Updated by Deepika Upadhyay over 2 years ago
@Loïc Dachary, sure, the PR addressing this issue was backported to pacific, spoke to Dan that octopus backport is not necessary. So I marked it as resolved after pacific and master merge.
Updated by Deepika Upadhyay over 2 years ago
- Status changed from Pending Backport to Need More Info
M B wrote:
Unfortunately this issue does not seem to be resolved, or at least not with Pacific 16.2.5. I installed a fresh new cluster
Updated by M B over 2 years ago
@Deepika finally I think this issue I mentioned last week regarding the prometheus deployment after a new cluster installation with Pacific is unrelated because I simply rebooted the node and finally prometheus got deployed. So it is an issue that it gets stuck on bootstrapping the node but it is not related to this specific issue. I have been reading on the ceph-users that some other users are having similar issues with services which should be deployed simply get stuck, probably and hopefully there is another track issue open for that. From my side all good.
Updated by Neha Ojha over 2 years ago
Deepika: why is this issue in need-more-info?
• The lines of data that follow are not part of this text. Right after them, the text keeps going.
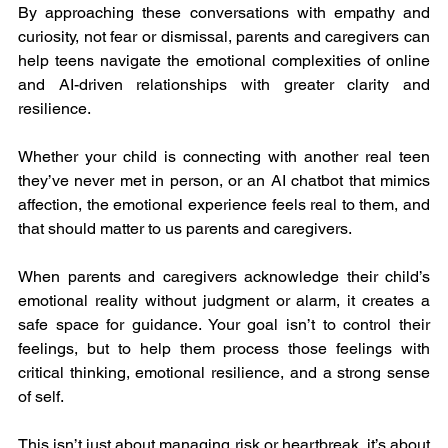
By approaching these conversations with empathy and 
curiosity, not fear or dismissal, parents and caregivers can 
help teens navigate the emotional complexities of online 
and AI-driven relationships with greater clarity and 
resilience.
Whether your child is connecting with another real teen 
they’ve never met in person, or an AI chatbot that mimics 
affection, the emotional experience feels real to them, and 
that should matter to us parents and caregivers.
When parents and caregivers acknowledge their child’s 
emotional reality without judgment or alarm, it creates a 
safe space for guidance. Your goal isn’t to control their 
feelings, but to help them process those feelings with 
critical thinking, emotional resilience, and a strong sense 
of self.
This isn’t just about managing risk or heartbreak, it’s about 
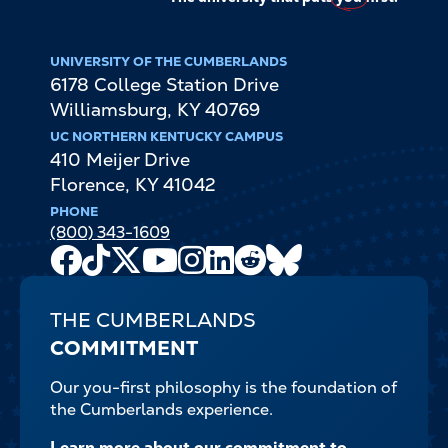
UNIVERSITY OF THE CUMBERLANDS
6178 College Station Drive
Williamsburg
,
KY
40769
UC NORTHERN KENTUCKY CAMPUS
410 Meijer Drive
Florence
,
KY
41042
PHONE
(800) 343-1609
Facebook
TikTok
X
Youtube
Instagram
LinkedIn
Reddit
Bluesky
Channel
THE CUMBERLANDS
COMMITMENT
Our you-first philosophy is the foundation of
the Cumberlands experience.
Learn more about our commitment to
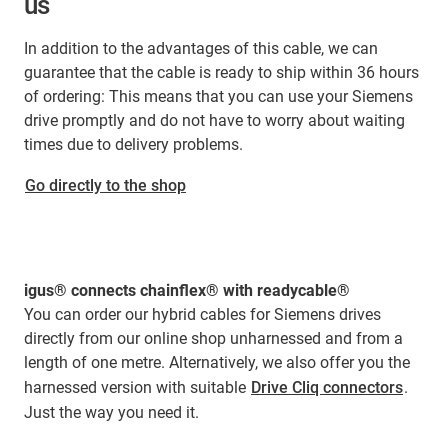
us
In addition to the advantages of this cable, we can
guarantee that the cable is ready to ship within 36 hours
of ordering: This means that you can use your Siemens
drive promptly and do not have to worry about waiting
times due to delivery problems.
Go directly to the shop
igus® connects chainflex® with readycable®
You can order our hybrid cables for Siemens drives
directly from our online shop unharnessed and from a
length of one metre. Alternatively, we also offer you the
harnessed version with suitable
Drive Cliq connectors
.
Just the way you need it.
Looks like the original fix and pacific backport https://github.com/ceph/ceph/pull/42211 have merged?
Updated by Dan Mick over 2 years ago
I assume because of MB's comment, but that seems now to be historical
Updated by Deepika Upadhyay over 2 years ago
- Status changed from Need More Info to Resolved
Dan Mick wrote:
Deepika, was that the reason why?
yep Dan, Neha marked needs info because of MB's comment, marking it as resolved since that's no longer valid, feel free to reopen if otherwise
Updated by Konstantin Shalygin almost 1 year ago
- Status changed from Resolved to Rejected
- % Done changed from 0 to 100